Hey, leadership is great, and no one in our society could argue that we're seeing too much of it these days. But I have to wonder: Is all this emphasis on developing leadership skills--which seems often enough to mean simply developing the skills to look carefully and thoughtfully around, help out, and occasionally advocate around an issue or a community--really getting us anywhere, or are we simply devaluing a term that has a fairly august and specific and sometimes appalling historical meaning?

From the birth of the republic through the age of John Dewey and up until not so many years ago, educators were focused on the idea, and the meaning, of educating young people to be participants in a democracy. The skills for doing this involved being alert and informed (looking carefully and thoughtfully around), stepping up to serve and participate where needed (helping out), and actively supporting one's beliefs, sometimes through voting and sometimes through advocacy.

I'm not sure how many of the students being offered leadership training in classrooms, summer programs, and extracurricular activities, could tell you exactly what leadership means, or what its varieties might be. Was Hitler a leader, or Pol Pot? Is Barack Obama, or Sarah Palin? Is Oprah, or Lance Armstrong? We hear that the "teabaggers" don't have or necessarily want to have leaders--but someone has to organize the convention or be the talk radio spokesperson; are those people leaders, or commentators, or managers? There's also the question of whether the opposite of leader must be follower--and who is which.

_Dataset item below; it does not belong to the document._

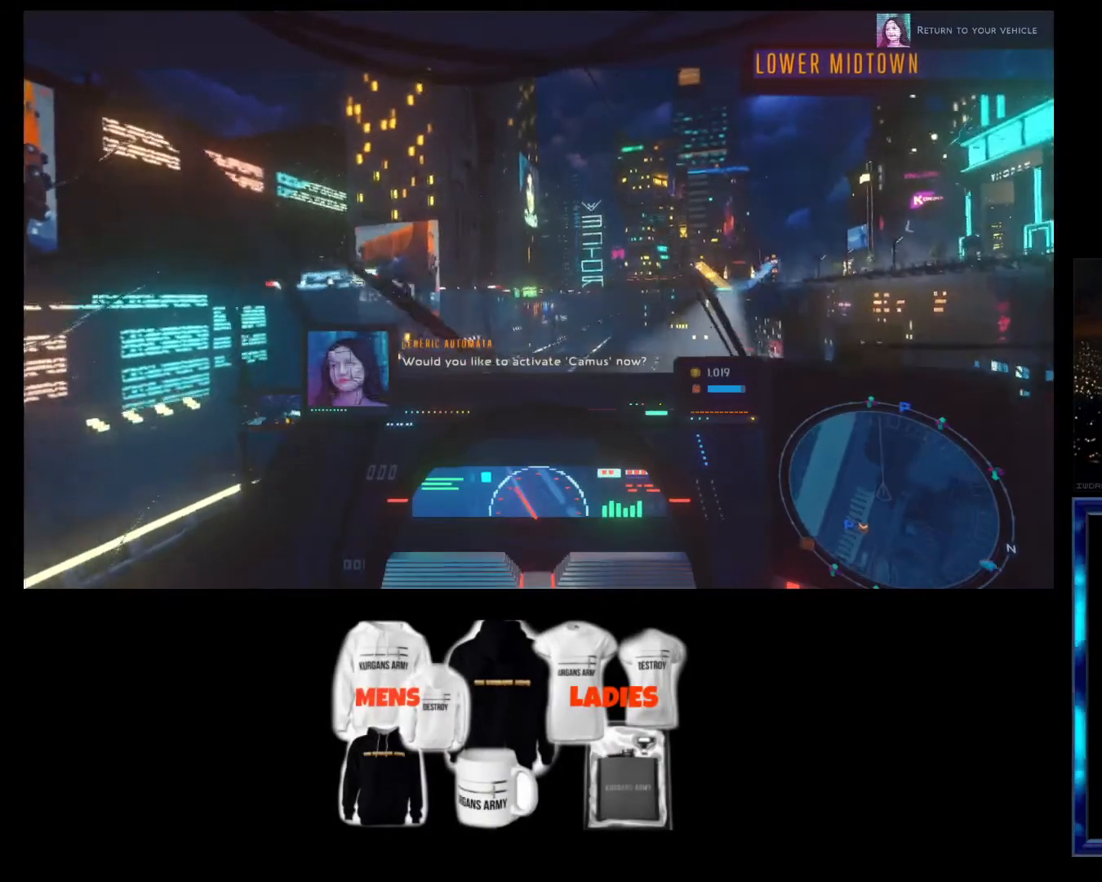
{"buttons": ["R1", "R2"], "left_stick": "center", "events": []}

Certainly the best leadership programs explore these issues in real depth, as schools should have been doing all along if they are to prepare a knowledgeable and informed citizenry. I guess I am just a little puzzled, and kind of amused, that every child today must be a leader of tomorrow. I think we're overselling an idea that serves the ego (and polishes the resume: "I am your president/captain/leader!") at the expense of a broader, more historically relevant and socially and politically crucial concept, the simple and venerable idea that participants in a society need to think for themselves and act when they must based on principle and reason.

I think that teaching students how to lead is quite important and quite progressive (old and New), but I think that it is even more important that we refocus some of the attention we give to attaining positions and titles of leadership on the more fundamental question of what it means to be an informed and effective member of a community.

Leadership is neither about holding a title nor about having taken a multi-thousand dollar trip to Washington, D.C., and receiving a certificate. Leadership is about knowing when and how to step up and when and how to support--and sometimes oppose--others in the service of making the world a better place.


Josie said...

I couldn't agree more. And it's all so tiresome. Like listening to endless bleats about 21st century "skills'.

bill01370 said...

As always, you're making me think. Last Friday, in MOCA (collective student government including our whole middle school, which changes student leaders every two weeks), I was really impressed with how efficiently and inclusively they were working together through the agenda and the various tasks they had set themselves. I was thinking how much they'd taken ownership of the group, and how much they were learning about leadership. But really, it wasn't just leadership they were learning, it was exactly what you're talking about - how to function effectively in a democratic community to get things done. Interesting how often you see what you're looking for! And, of course, good for them!